======== RECORDS PROVIDED
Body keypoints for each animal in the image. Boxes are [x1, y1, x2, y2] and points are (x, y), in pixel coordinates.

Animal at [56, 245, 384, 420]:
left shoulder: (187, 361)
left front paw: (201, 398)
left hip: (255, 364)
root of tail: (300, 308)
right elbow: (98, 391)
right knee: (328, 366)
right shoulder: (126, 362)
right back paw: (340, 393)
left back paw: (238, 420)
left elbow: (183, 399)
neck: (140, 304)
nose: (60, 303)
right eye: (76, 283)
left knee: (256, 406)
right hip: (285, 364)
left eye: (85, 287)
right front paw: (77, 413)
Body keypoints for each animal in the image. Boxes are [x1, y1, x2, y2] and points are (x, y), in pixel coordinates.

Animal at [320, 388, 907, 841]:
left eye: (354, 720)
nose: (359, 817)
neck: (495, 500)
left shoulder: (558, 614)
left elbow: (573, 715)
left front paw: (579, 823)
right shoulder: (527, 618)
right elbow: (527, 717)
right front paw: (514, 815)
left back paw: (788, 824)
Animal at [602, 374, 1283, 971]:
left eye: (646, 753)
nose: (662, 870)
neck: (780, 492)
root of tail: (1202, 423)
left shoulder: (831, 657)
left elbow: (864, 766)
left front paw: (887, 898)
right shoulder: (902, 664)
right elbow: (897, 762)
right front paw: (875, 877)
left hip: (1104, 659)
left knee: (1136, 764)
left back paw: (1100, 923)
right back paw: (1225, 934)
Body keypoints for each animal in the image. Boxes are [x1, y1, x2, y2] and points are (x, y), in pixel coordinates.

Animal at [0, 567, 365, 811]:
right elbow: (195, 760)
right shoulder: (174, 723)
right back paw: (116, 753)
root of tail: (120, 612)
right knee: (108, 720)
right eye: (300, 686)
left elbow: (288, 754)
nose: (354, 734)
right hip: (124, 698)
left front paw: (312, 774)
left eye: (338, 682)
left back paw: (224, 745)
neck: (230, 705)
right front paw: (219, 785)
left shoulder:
================
PROBLEM: No lines before the one containing "right eye: (300, 686)" belong in the answer; write out that line and each one after it exactly, through the end of the records.

RESPONSE FOR THIS EXERCISE:
right eye: (300, 686)
left elbow: (288, 754)
nose: (354, 734)
right hip: (124, 698)
left front paw: (312, 774)
left eye: (338, 682)
left back paw: (224, 745)
neck: (230, 705)
right front paw: (219, 785)
left shoulder:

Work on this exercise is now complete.